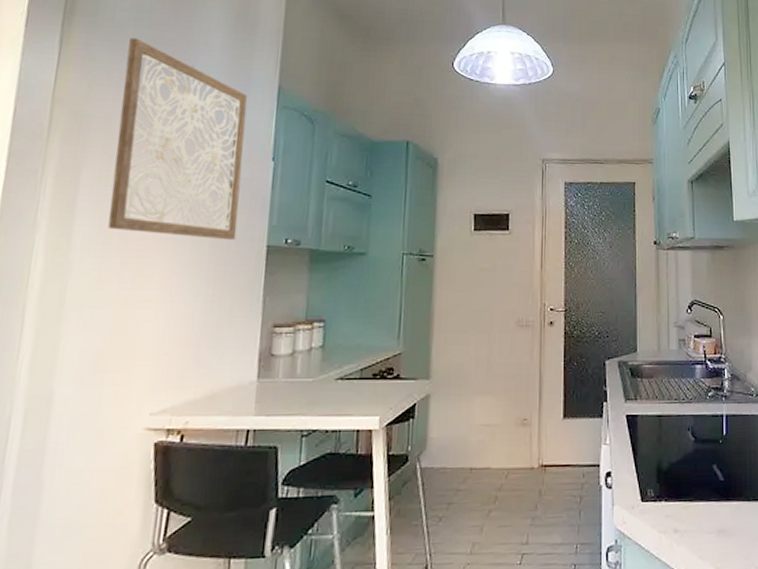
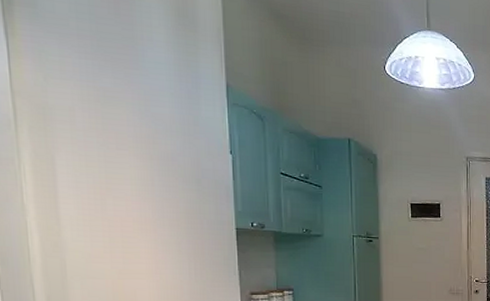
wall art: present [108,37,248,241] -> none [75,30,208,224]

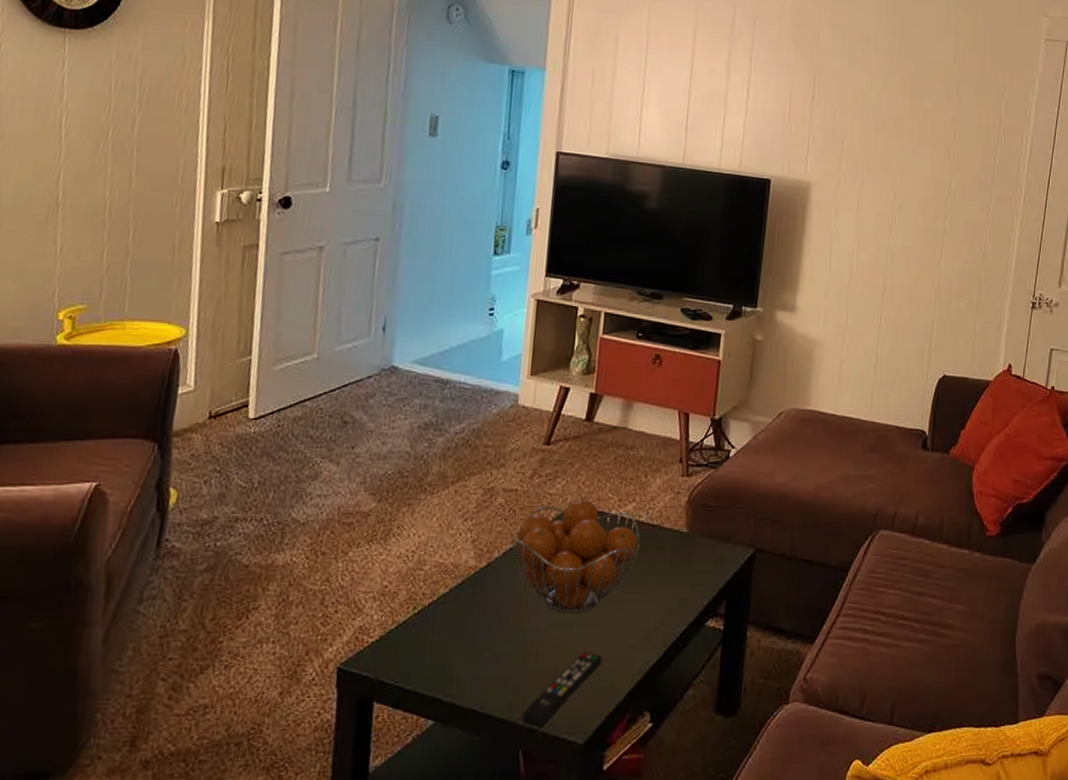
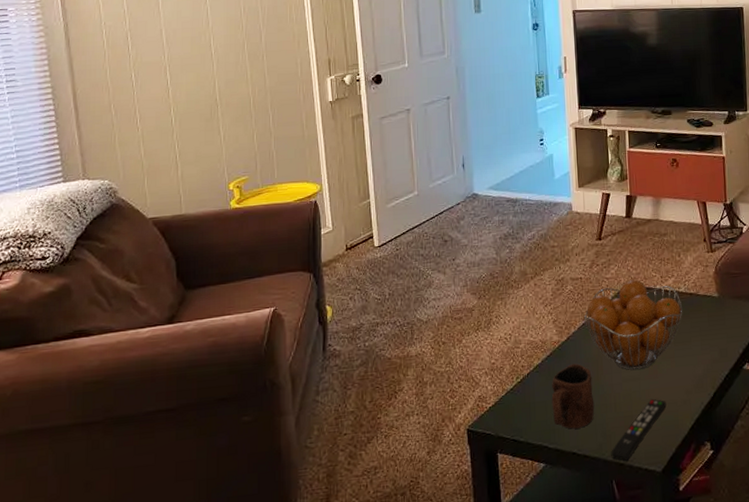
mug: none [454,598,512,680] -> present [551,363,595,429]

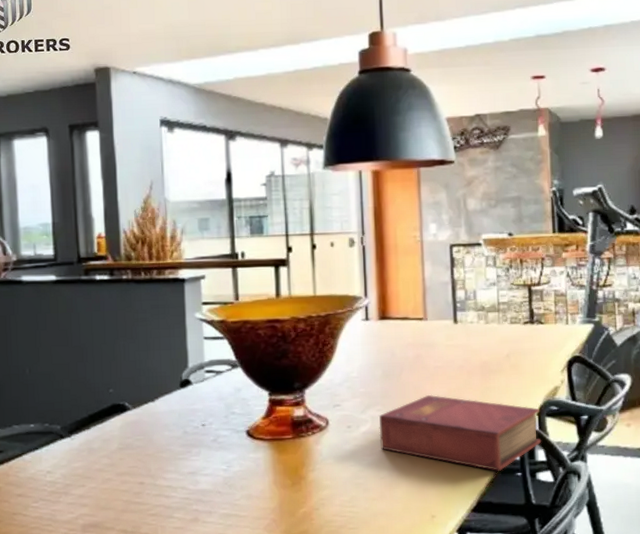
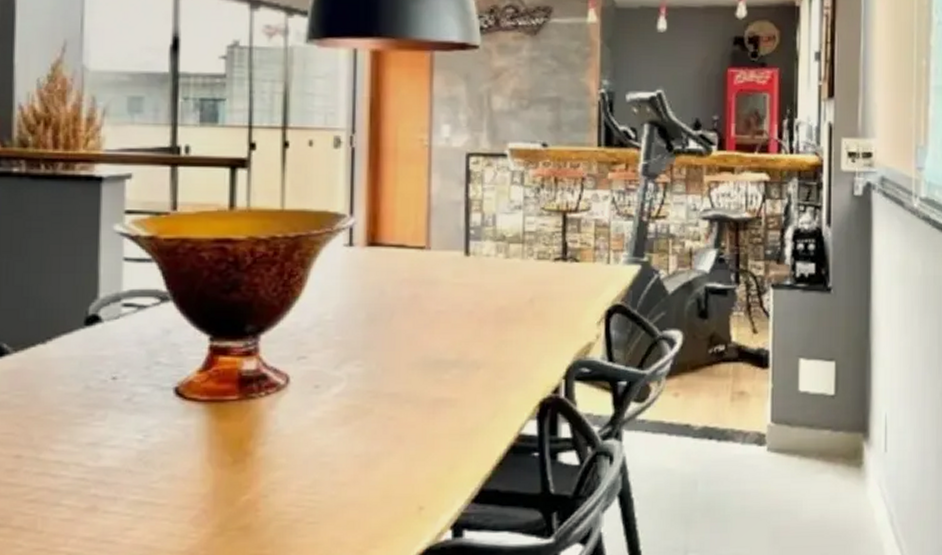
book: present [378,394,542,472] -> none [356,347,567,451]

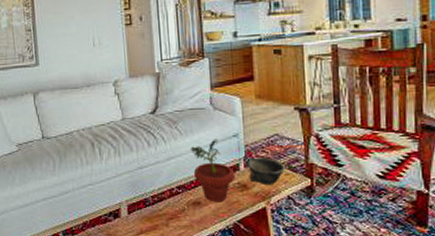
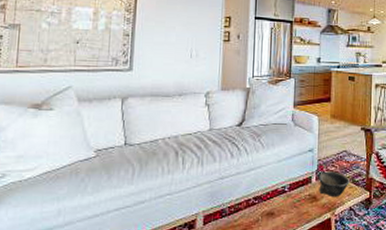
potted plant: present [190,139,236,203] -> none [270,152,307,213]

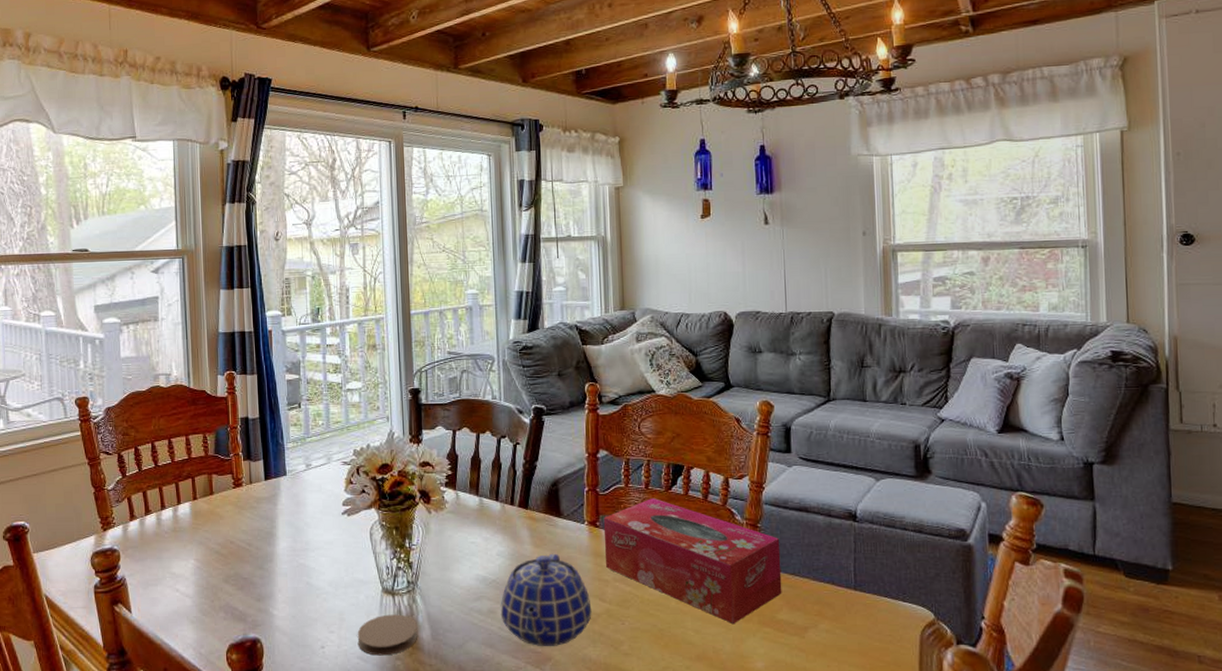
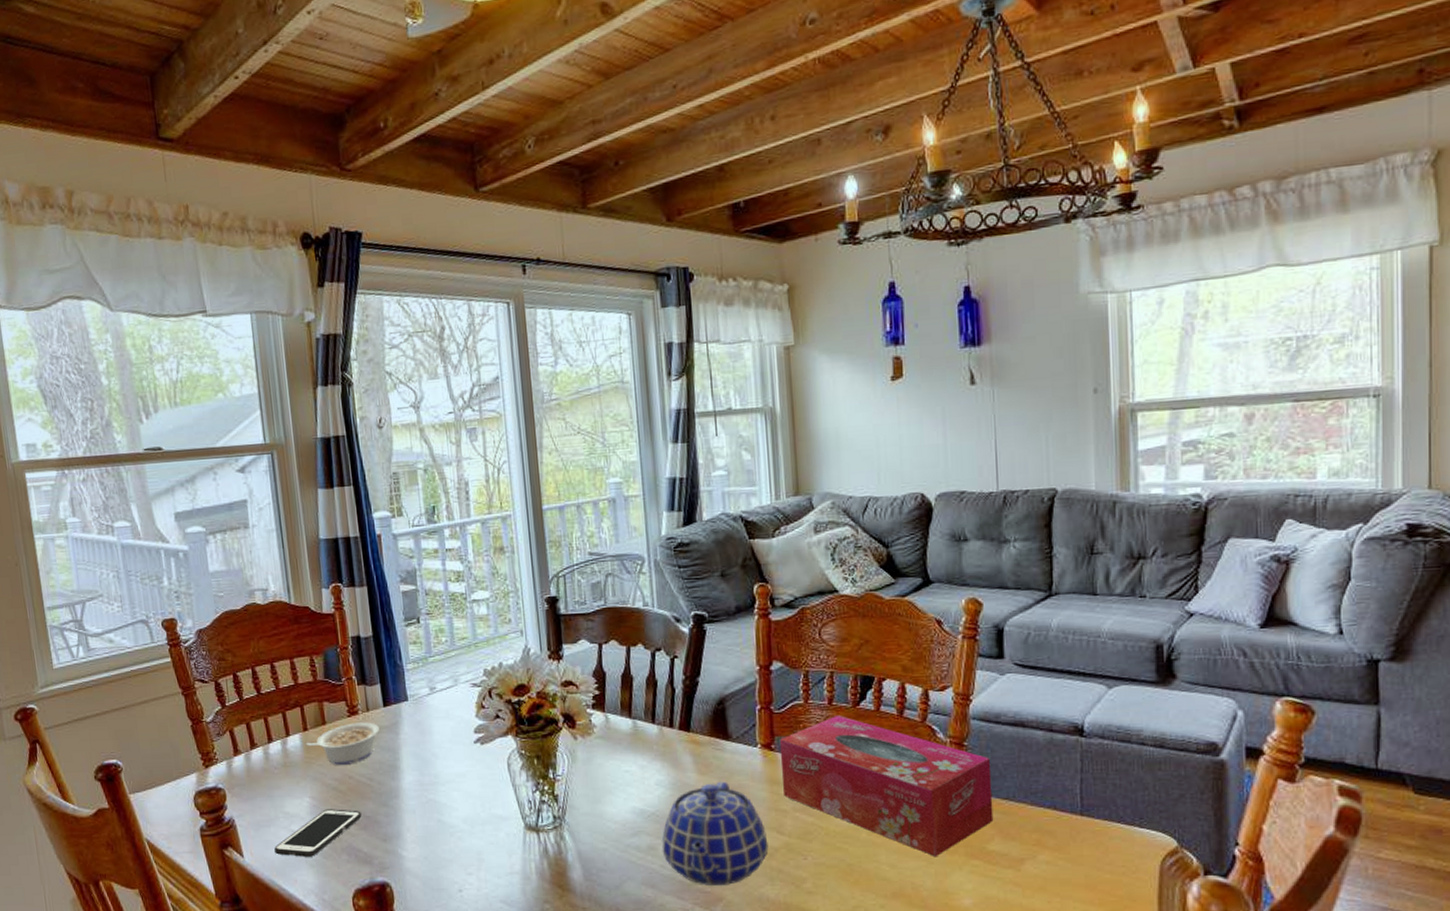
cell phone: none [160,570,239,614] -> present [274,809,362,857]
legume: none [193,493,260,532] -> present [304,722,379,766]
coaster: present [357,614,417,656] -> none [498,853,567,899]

━━━━━━

Restate each line of the material word for word, skipping any picture.

wall art: present [108,37,248,241] -> none [75,30,208,224]

mug: none [454,598,512,680] -> present [551,363,595,429]

book: present [378,394,542,472] -> none [356,347,567,451]

potted plant: present [190,139,236,203] -> none [270,152,307,213]

cell phone: none [160,570,239,614] -> present [274,809,362,857]
legume: none [193,493,260,532] -> present [304,722,379,766]
coaster: present [357,614,417,656] -> none [498,853,567,899]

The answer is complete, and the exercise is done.